Data for processing.
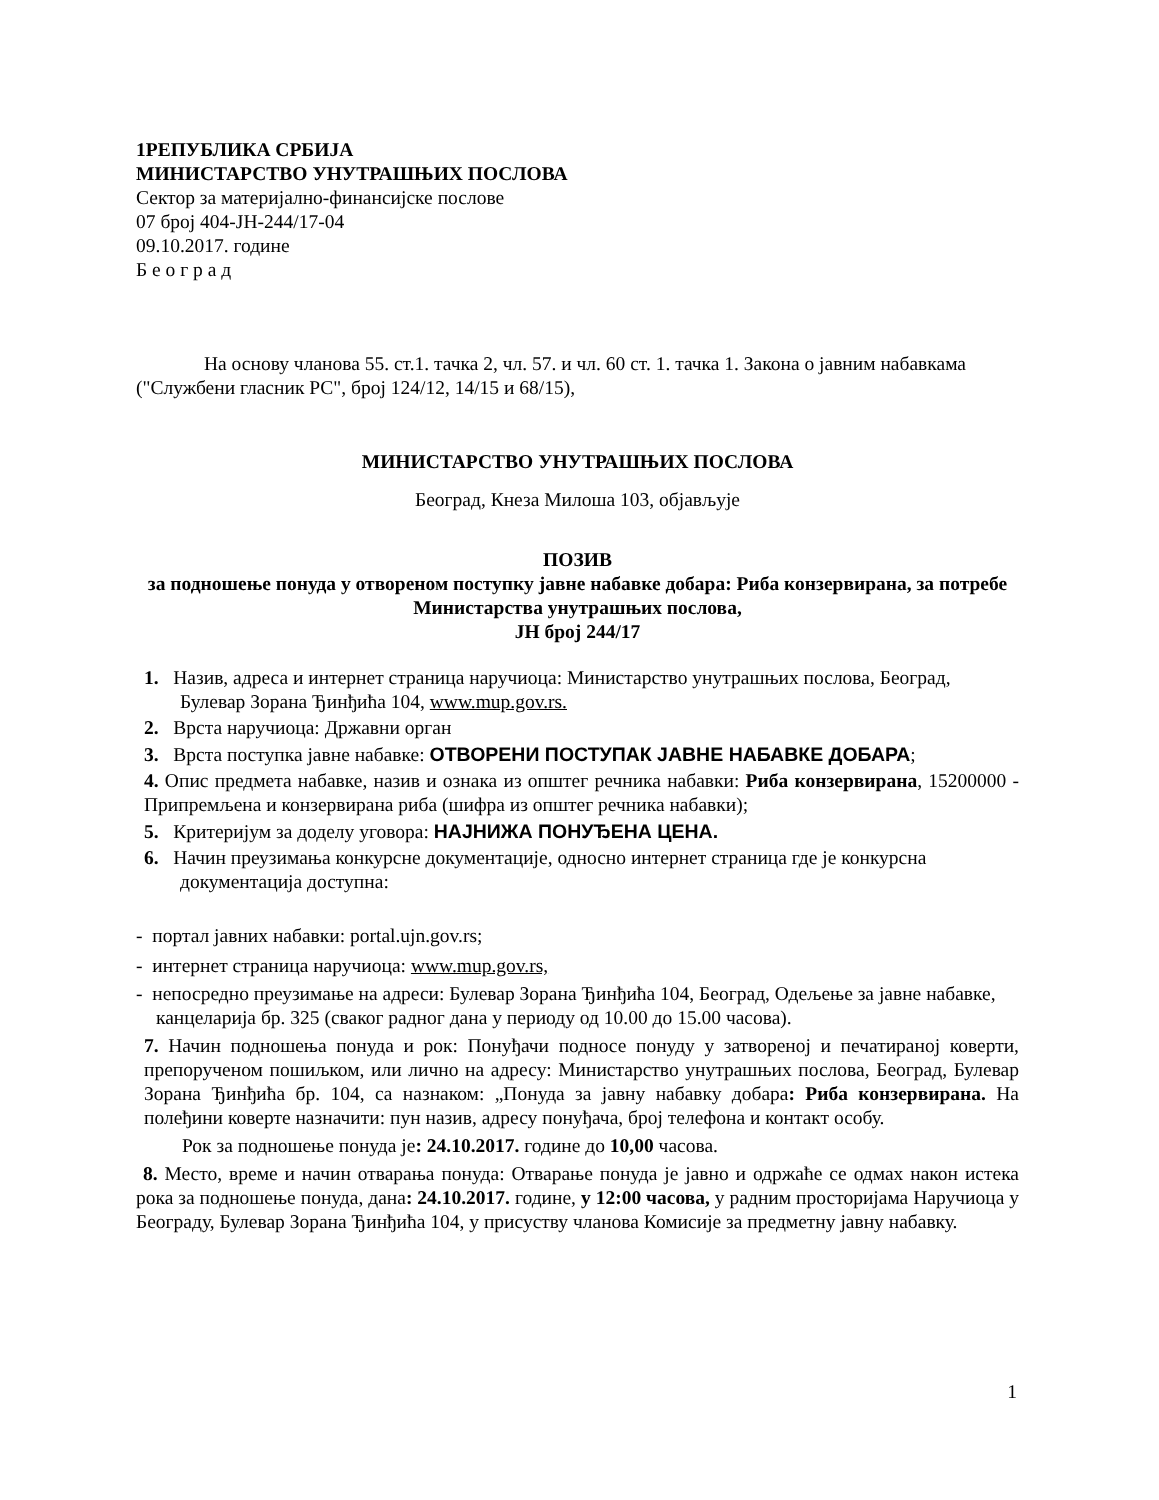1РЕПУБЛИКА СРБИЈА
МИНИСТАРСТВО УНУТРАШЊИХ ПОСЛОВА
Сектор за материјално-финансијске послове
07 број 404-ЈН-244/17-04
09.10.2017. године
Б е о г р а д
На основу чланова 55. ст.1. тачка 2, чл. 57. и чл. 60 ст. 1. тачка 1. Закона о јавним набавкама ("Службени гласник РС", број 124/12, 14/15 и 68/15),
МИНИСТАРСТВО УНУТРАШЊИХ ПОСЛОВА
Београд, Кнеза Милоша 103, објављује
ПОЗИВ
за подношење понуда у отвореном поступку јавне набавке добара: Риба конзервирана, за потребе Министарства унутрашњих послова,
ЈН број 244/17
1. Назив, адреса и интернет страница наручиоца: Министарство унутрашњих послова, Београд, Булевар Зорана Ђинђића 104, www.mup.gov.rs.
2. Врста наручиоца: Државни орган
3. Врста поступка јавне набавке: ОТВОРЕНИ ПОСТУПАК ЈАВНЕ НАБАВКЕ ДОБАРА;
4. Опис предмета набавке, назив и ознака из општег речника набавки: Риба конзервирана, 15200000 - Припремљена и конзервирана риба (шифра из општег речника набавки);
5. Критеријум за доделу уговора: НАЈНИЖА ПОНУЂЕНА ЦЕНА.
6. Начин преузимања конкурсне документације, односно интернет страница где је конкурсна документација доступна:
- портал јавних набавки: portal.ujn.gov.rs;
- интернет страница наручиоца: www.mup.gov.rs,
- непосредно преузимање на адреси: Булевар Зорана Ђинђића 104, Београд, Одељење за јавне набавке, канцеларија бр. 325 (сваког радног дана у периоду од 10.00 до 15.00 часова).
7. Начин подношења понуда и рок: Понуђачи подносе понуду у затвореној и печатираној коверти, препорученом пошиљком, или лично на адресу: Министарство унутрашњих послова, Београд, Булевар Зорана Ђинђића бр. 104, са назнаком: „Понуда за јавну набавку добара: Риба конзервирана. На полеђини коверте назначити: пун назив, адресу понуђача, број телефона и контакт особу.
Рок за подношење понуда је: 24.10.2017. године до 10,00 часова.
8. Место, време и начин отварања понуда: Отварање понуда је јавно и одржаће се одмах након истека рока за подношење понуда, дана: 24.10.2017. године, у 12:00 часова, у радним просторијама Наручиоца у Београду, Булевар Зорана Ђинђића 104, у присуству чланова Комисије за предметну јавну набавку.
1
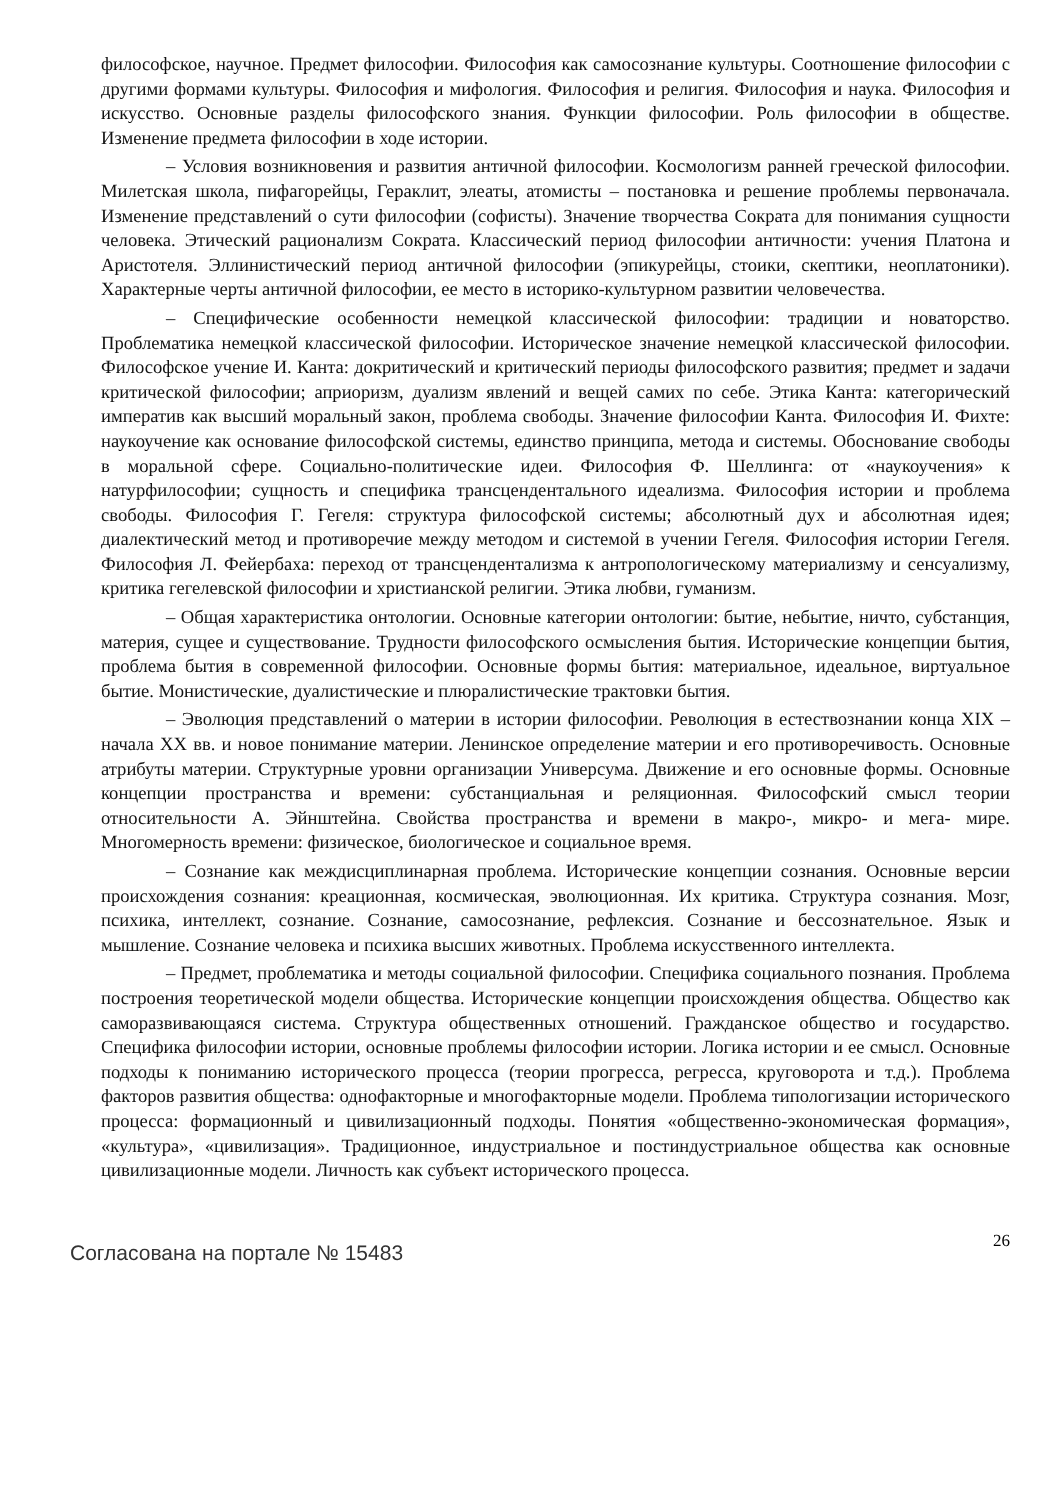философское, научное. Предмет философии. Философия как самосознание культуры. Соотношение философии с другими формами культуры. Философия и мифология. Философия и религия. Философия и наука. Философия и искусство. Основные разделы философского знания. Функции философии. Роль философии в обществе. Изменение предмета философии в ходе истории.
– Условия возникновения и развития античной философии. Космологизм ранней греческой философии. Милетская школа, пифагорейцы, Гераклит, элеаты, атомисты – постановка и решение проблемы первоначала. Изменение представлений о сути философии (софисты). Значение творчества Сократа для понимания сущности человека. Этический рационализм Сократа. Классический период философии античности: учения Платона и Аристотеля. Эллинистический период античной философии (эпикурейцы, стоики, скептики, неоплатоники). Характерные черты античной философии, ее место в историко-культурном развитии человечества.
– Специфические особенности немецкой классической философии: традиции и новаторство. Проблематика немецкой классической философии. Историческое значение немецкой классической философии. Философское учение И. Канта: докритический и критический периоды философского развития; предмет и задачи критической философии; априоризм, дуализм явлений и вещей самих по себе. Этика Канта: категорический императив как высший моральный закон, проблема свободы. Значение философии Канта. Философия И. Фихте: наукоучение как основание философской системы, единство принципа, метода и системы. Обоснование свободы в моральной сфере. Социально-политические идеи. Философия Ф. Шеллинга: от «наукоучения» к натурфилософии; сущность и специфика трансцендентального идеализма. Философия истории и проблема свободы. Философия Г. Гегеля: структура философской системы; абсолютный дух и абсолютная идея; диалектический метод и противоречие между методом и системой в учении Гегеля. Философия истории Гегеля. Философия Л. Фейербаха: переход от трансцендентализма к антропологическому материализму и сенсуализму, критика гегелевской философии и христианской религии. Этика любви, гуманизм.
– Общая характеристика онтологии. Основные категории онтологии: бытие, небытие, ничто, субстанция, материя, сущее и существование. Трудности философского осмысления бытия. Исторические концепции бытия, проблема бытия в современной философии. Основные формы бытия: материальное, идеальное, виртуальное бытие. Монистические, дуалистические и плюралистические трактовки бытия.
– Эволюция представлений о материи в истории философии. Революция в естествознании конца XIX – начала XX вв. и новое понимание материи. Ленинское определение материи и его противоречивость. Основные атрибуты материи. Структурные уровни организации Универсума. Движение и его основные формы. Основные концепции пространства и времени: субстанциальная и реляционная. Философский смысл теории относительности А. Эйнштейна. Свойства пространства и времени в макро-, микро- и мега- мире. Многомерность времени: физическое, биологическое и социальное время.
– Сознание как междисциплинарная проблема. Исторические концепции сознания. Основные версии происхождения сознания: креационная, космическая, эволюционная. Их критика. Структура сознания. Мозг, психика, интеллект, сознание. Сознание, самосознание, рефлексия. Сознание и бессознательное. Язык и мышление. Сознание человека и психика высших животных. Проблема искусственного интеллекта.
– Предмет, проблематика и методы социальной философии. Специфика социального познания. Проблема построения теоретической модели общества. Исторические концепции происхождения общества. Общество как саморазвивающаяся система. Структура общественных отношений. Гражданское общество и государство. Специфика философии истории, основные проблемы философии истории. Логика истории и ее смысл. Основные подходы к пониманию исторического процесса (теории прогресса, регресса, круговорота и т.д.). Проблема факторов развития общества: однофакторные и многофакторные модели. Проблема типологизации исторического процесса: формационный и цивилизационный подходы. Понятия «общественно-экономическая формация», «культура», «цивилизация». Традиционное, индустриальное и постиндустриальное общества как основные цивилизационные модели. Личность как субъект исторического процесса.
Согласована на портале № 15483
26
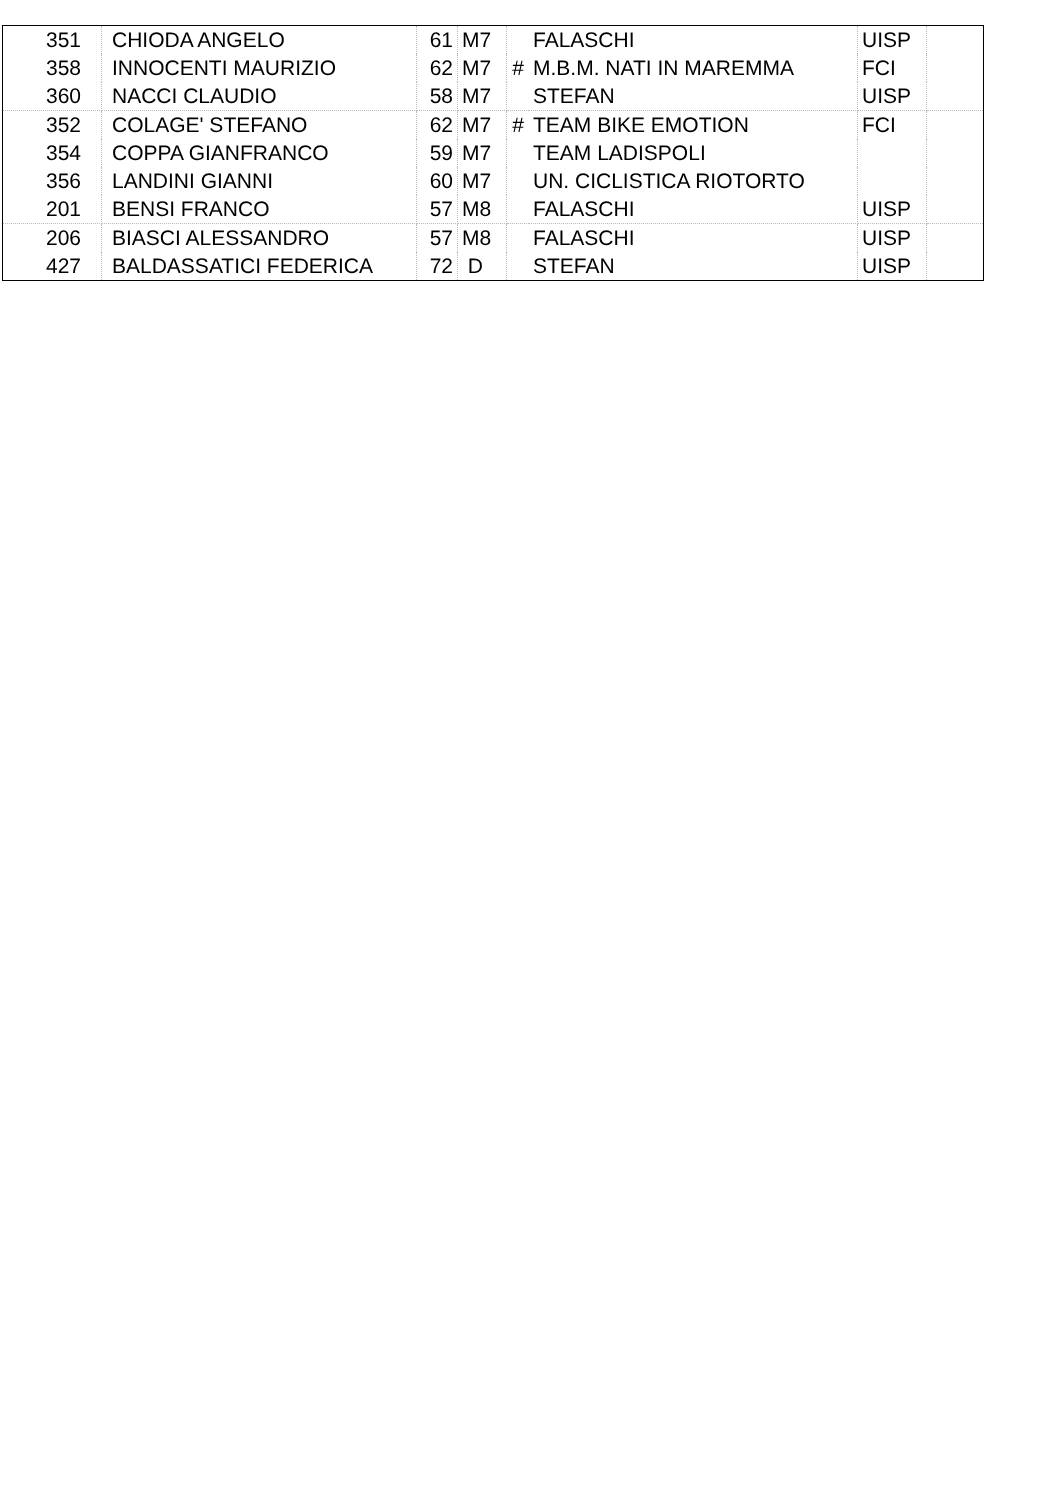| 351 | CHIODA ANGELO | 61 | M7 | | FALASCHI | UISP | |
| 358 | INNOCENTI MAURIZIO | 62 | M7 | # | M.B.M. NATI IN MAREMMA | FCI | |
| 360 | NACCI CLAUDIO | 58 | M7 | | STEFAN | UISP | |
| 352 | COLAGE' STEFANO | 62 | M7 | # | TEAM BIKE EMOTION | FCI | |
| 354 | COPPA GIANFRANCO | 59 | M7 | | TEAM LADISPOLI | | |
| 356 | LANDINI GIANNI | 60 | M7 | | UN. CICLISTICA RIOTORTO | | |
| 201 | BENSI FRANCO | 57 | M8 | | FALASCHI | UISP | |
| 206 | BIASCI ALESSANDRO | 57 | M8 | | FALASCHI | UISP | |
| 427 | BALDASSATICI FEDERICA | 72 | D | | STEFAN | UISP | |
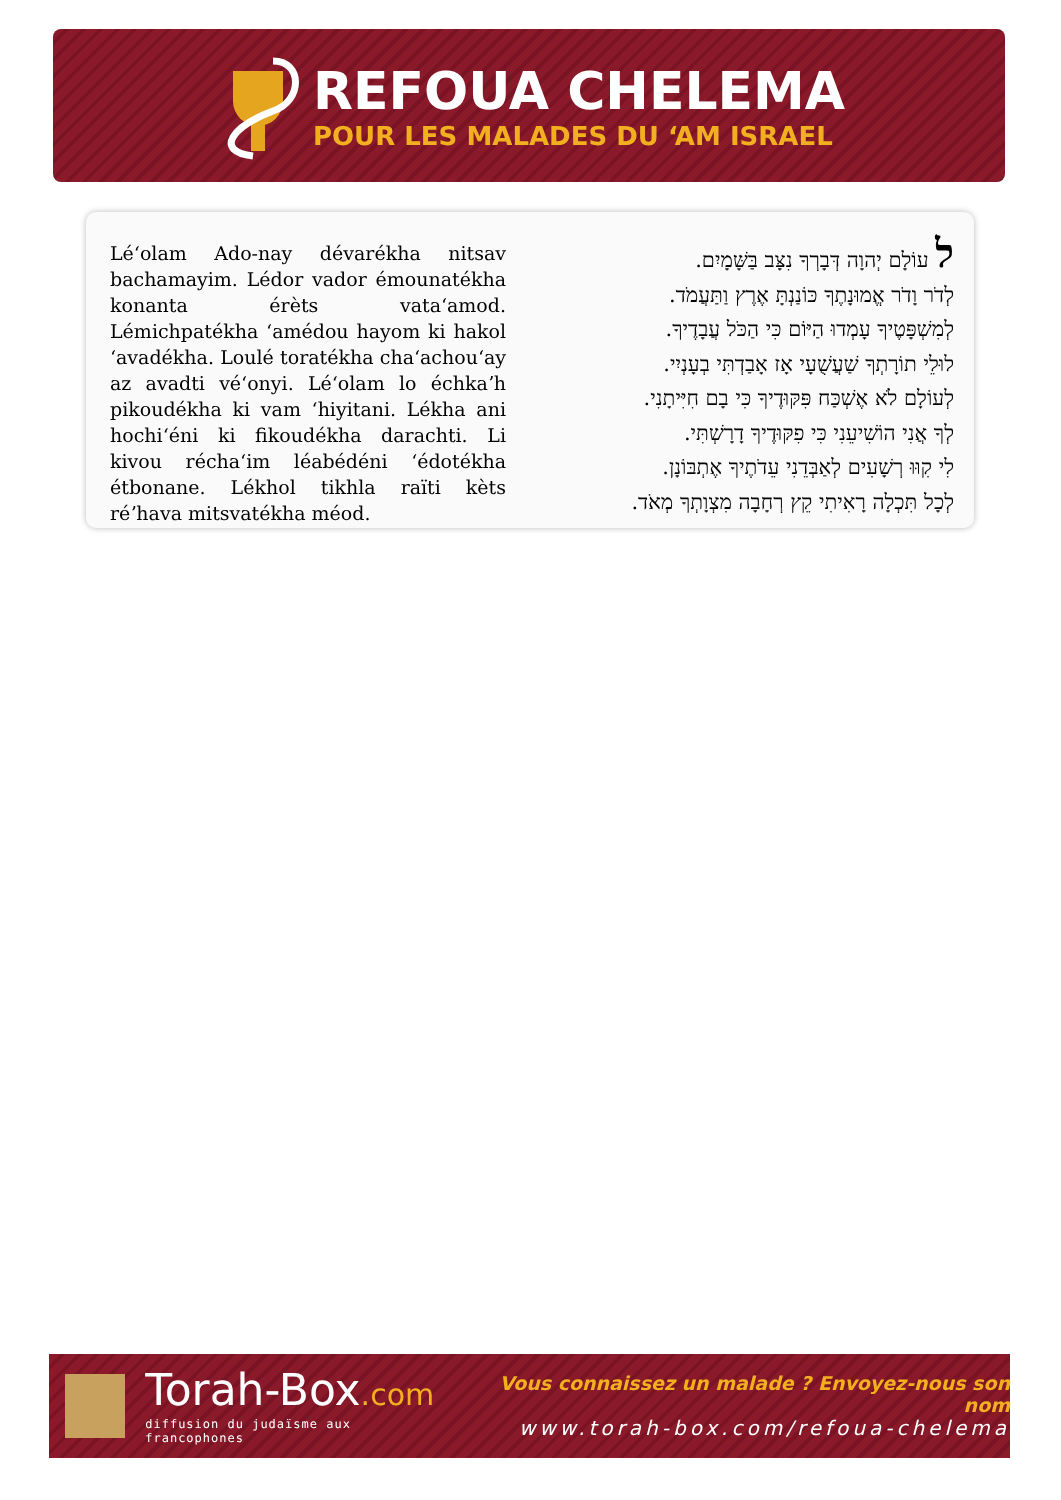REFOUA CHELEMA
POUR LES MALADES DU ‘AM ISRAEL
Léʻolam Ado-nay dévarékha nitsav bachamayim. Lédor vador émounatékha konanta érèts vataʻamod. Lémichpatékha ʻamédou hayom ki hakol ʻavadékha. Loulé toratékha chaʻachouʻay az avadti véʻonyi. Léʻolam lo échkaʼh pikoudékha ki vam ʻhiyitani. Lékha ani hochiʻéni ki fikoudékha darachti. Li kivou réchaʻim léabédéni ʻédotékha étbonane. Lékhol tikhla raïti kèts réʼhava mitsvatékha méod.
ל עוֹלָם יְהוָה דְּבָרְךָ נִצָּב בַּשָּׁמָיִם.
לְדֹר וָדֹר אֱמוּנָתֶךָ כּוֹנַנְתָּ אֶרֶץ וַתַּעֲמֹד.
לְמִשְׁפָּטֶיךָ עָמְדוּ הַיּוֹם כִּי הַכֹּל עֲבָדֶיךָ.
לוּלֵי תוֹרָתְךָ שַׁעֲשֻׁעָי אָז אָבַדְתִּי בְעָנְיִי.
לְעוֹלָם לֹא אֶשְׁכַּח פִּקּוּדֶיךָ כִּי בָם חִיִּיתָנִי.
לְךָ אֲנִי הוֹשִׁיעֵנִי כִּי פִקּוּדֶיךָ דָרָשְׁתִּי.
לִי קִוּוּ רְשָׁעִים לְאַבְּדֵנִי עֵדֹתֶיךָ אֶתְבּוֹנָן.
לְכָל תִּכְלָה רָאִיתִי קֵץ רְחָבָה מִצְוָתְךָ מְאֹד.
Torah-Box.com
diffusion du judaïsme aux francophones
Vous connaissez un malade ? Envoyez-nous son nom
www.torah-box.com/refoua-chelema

Exercise objective. With the pictures left out, write out exactly the lines above from the one containing "- интернет страница" through the one containing "философское, научное. Предмет".

Solution for this task.
- интернет страница наручиоца: www.mup.gov.rs,
- непосредно преузимање на адреси: Булевар Зорана Ђинђића 104, Београд, Одељење за јавне набавке, канцеларија бр. 325 (сваког радног дана у периоду од 10.00 до 15.00 часова).
7. Начин подношења понуда и рок: Понуђачи подносе понуду у затвореној и печатираној коверти, препорученом пошиљком, или лично на адресу: Министарство унутрашњих послова, Београд, Булевар Зорана Ђинђића бр. 104, са назнаком: „Понуда за јавну набавку добара: Риба конзервирана. На полеђини коверте назначити: пун назив, адресу понуђача, број телефона и контакт особу.
Рок за подношење понуда је: 24.10.2017. године до 10,00 часова.
8. Место, време и начин отварања понуда: Отварање понуда је јавно и одржаће се одмах након истека рока за подношење понуда, дана: 24.10.2017. године, у 12:00 часова, у радним просторијама Наручиоца у Београду, Булевар Зорана Ђинђића 104, у присуству чланова Комисије за предметну јавну набавку.
1
философское, научное. Предмет философии. Философия как самосознание культуры. Соотношение философии с другими формами культуры. Философия и мифология. Философия и религия. Философия и наука. Философия и искусство. Основные разделы философского знания. Функции философии. Роль философии в обществе. Изменение предмета философии в ходе истории.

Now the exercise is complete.